BEGIN PROVIDED TEXT

Suppose you want to create a dashboard that displays visuals related to news stories about your company. On a daily basis you can retrieve the top 100 stories from google news for your specific company. The URL for that feed would be as follows: https://news.google.com/news/feeds?pz=1&cf=all&ned=us&hl=en&q=microsoft&output=rss&num=100

You can create an Azure Function that once a day goes out and grabs the feed. Here is some example code that would take an RSS feed and parse out some key elements:

XmlDocument xdoc = new XmlDocument();
xdoc.Load(url);
if (xdoc != null)
{
    XmlElement root = xdoc.DocumentElement;
    XmlNodeList xNodelst = root.SelectNodes("channel/item");

    foreach (XmlNode node in xNodelst)
    {
        string title = node.SelectSingleNode("title").InnerText;
        string link = node.SelectSingleNode("link").InnerText;
        string summary = RemoveHtmlTags(node.SelectSingleNode("description").InnerText);
        docs.Add(new string[] { Guid.NewGuid().ToString(), summary, title, link, url });
    }
}

Once you have that list of documents from the feed you can then store the feed data into a SQL database table.

At this point, for each document extracted from the feed you need to identify entities in the summary. One way to do this is use the Named Entity Recognizer module from Stanford. While this is a Java based library, there is a C# wrapper which makes it easy to use in an Azure Function.

To use it in an Azure Function, simply create a project.json file as follows:

{
  "frameworks": {
    "net46":{
      "dependencies": {
        "Newtonsoft.Json":"9.0.1",
        "Stanford.NLP.NER": "3.6.0.0",
        "IKVM":"8.1.5717.0"
      }
    }
   }
}

This will pull in the relevant wrappers from nuget. You will also need to download the module and grab the classifiers you want to use and upload those to the Azure Function. You will then need to upload the classifier(s) you plan to use as part of your function.

In your Azure Function code you can reference the NER classifier as follows where MyAzureFunction is the name of your Azure Function.

var classifier = CRFClassifier.getClassifierNoExceptions(@"D:\home\site\wwwroot\MyAzureFunction\stanford-ner-2013-06-20\classifiers\english.all.3class.distsim.crf.ser.gz");

var output = classifier.classifyToString(text, "tabbedEntities", true);
var result = output.Split(new[] { '\r', '\n' });
return result; 

This would give you a list of entities in memory. You can then parse that list and insert the entities into the SQL Db mapping them to the corresponding article that you pulled from the feed earlier.

Then, within PowerBI, you can connect to the Azure SQL Database as your data source and, using the custom facet visual, you can map the entity type, entity value and article count to produce a facet visual of the key entities across all the articles.

END PROVIDED TEXT
BEGIN RECORDS

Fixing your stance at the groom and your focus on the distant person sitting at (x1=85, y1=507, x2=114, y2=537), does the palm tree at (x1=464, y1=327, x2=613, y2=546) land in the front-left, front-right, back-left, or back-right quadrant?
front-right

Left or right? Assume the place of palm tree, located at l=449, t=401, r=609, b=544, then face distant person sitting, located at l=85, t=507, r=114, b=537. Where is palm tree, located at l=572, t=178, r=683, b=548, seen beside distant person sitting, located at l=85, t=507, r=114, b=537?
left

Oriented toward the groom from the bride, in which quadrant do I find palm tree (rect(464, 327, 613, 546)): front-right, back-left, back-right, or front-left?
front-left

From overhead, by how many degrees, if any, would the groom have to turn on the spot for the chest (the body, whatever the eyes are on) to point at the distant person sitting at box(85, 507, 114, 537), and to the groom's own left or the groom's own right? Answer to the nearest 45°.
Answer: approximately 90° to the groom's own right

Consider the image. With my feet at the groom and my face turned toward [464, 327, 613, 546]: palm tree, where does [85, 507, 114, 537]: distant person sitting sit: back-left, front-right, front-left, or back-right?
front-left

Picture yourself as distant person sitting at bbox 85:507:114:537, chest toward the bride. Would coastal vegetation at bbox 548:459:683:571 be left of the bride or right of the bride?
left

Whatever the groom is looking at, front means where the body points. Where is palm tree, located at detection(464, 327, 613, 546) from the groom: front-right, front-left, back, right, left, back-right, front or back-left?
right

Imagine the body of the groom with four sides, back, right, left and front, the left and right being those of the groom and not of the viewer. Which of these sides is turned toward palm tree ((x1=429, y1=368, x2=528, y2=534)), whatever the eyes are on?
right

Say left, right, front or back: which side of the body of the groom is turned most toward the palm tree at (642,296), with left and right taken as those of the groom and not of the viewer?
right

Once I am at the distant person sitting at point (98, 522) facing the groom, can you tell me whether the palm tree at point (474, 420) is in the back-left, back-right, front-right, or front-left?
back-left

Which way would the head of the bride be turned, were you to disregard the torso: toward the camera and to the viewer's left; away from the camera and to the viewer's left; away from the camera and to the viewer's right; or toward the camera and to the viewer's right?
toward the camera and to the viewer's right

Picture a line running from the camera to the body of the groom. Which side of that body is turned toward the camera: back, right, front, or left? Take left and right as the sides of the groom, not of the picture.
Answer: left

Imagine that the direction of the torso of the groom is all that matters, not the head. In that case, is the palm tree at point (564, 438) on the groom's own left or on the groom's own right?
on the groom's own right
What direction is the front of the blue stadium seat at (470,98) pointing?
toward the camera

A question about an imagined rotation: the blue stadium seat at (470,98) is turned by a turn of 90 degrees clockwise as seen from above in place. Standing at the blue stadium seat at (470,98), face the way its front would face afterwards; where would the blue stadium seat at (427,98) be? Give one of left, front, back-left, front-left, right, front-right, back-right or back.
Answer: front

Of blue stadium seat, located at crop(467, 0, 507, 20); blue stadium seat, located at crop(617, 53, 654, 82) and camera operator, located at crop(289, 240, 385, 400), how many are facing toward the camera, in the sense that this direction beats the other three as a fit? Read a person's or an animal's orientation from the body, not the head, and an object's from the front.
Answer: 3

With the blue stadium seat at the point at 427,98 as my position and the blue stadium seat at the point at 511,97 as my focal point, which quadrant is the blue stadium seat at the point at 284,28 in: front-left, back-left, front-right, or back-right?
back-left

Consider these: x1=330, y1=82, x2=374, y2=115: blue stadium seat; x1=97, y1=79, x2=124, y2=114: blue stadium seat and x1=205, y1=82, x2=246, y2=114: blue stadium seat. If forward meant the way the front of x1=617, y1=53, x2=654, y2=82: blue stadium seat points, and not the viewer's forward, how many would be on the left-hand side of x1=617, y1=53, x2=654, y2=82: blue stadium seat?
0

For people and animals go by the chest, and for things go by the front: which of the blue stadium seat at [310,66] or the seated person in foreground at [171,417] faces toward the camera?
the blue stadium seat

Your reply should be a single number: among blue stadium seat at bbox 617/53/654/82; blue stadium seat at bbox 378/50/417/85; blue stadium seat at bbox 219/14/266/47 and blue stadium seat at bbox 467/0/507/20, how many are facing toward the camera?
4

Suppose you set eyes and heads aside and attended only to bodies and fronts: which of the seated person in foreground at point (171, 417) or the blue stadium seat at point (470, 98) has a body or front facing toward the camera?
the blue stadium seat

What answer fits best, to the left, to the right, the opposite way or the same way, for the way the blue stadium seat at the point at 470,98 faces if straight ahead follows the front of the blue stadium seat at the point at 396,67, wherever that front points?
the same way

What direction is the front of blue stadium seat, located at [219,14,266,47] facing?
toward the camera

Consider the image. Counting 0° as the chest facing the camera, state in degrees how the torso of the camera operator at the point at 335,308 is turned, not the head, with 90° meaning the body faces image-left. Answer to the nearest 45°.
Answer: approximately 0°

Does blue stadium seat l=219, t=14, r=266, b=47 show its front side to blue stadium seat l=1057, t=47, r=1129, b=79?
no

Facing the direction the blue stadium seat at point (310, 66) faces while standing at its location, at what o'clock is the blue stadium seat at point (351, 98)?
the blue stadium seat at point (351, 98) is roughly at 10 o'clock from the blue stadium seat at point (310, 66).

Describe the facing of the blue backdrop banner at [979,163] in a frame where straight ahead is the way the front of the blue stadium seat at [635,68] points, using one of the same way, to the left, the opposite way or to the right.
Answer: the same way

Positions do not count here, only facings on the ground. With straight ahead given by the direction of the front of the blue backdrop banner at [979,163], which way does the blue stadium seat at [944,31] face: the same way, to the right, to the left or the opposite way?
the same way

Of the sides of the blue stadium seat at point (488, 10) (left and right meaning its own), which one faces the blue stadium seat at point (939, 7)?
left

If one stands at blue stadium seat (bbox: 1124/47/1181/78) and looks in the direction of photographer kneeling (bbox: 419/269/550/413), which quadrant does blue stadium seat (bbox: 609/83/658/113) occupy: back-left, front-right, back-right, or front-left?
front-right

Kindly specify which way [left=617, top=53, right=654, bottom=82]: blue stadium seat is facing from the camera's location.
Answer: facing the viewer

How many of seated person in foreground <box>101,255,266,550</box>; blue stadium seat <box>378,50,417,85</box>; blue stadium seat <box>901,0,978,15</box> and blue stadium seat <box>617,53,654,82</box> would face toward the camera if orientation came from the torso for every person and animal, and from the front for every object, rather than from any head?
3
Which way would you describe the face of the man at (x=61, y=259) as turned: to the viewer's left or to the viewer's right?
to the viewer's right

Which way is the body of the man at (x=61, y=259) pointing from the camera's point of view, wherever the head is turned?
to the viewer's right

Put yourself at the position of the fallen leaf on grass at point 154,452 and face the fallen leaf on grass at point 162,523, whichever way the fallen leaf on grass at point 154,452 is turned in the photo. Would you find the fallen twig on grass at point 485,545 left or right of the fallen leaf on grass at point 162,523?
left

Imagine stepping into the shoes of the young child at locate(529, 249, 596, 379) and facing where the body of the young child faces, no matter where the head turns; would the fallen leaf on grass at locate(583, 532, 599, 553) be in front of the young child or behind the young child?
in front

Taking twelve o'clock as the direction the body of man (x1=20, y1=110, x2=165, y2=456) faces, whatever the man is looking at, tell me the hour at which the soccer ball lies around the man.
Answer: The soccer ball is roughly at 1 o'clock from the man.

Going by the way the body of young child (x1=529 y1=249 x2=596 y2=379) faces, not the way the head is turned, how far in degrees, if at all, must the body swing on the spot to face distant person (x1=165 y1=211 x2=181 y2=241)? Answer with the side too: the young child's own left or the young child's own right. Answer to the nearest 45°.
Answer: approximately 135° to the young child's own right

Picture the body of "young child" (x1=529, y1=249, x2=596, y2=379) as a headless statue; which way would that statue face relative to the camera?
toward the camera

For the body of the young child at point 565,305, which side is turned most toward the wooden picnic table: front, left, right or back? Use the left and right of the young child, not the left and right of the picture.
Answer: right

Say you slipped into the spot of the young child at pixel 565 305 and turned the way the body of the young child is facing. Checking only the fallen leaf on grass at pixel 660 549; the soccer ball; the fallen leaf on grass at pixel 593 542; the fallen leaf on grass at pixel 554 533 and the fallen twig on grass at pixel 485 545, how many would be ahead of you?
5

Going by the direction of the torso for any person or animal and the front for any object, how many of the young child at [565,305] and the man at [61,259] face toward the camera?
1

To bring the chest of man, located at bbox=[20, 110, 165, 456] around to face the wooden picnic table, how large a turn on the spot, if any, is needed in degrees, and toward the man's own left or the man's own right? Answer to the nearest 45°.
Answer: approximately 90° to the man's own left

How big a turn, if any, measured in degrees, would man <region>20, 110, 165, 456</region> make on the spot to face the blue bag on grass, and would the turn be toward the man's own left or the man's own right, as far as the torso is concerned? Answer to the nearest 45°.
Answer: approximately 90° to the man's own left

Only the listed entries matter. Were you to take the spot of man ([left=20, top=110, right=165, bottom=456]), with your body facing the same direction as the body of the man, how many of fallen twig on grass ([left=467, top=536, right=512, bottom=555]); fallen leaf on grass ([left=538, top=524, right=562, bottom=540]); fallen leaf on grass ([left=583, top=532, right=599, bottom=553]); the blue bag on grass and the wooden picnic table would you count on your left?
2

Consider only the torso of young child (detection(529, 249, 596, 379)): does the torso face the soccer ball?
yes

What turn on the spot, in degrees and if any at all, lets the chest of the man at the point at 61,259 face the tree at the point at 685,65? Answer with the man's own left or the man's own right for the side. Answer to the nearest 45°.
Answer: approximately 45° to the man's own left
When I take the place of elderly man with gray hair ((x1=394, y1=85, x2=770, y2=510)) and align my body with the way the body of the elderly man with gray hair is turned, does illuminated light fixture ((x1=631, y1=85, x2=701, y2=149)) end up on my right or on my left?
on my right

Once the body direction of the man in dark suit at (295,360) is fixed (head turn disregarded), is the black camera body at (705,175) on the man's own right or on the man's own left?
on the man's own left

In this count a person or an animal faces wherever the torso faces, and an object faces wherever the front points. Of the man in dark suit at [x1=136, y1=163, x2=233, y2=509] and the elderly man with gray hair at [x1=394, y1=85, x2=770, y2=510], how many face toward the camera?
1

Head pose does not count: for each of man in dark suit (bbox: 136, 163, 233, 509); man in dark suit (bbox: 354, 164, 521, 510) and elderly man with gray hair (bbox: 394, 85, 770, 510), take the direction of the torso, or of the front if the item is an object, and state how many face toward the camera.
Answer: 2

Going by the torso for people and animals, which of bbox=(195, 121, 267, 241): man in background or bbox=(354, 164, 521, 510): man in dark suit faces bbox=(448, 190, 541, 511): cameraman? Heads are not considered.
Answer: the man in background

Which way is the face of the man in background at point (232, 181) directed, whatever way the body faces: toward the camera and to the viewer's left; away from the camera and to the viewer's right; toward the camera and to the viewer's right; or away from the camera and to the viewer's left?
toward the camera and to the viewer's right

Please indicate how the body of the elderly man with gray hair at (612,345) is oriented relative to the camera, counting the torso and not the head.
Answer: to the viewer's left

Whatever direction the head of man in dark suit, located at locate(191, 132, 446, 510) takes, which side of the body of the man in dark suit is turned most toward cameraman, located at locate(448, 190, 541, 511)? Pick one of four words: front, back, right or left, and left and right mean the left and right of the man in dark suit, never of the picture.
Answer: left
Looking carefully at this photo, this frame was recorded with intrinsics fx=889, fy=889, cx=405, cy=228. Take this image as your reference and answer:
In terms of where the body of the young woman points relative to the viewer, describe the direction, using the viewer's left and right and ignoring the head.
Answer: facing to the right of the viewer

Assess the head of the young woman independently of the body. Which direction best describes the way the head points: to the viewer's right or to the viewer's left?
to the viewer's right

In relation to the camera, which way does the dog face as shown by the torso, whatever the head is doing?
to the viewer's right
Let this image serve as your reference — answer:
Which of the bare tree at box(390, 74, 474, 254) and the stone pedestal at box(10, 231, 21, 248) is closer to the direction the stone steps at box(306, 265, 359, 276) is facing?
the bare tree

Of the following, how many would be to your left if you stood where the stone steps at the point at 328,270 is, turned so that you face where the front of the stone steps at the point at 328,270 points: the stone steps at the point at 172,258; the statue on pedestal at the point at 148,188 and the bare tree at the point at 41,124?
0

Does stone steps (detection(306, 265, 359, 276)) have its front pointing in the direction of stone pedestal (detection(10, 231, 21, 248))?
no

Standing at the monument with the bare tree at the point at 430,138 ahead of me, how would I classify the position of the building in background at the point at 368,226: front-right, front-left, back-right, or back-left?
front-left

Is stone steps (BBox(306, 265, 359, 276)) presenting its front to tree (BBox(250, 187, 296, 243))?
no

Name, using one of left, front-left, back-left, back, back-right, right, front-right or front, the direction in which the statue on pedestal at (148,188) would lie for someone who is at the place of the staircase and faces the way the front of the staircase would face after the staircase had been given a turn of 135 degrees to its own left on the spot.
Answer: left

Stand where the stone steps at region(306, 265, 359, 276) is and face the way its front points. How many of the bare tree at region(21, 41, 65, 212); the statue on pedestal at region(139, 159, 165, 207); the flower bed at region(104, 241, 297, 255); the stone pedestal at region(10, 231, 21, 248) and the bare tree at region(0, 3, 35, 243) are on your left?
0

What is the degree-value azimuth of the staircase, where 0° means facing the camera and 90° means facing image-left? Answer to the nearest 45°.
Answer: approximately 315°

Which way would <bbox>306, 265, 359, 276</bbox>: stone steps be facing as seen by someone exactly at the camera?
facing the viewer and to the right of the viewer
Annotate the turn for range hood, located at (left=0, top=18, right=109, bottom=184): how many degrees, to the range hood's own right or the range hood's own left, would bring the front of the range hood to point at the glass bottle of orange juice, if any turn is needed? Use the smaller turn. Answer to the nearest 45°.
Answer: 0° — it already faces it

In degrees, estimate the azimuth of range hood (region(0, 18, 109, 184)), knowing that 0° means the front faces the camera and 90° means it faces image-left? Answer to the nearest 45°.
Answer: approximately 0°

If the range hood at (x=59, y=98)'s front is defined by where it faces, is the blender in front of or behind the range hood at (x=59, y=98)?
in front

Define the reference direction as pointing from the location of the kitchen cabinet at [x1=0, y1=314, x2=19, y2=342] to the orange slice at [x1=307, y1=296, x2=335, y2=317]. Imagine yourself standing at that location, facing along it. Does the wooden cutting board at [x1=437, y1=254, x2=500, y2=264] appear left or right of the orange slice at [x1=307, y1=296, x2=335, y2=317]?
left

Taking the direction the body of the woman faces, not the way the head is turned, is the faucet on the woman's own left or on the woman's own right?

END RECORDS

◆ **WHAT TO WORK ON**
1. In the news dashboard text, which Stanford module is suggested for identifying entities in each summary?
2. Name every dependency that the project.json file in the news dashboard text declares, along with its version number.

◆ **TASK-BY-TASK SOLUTIONS**
1. The Named Entity Recognizer (NER) module

2.
- Newtonsoft.Json, 9.0.1
- Stanford.NLP.NER, 3.6.0.0
- IKVM, 8.1.5717.0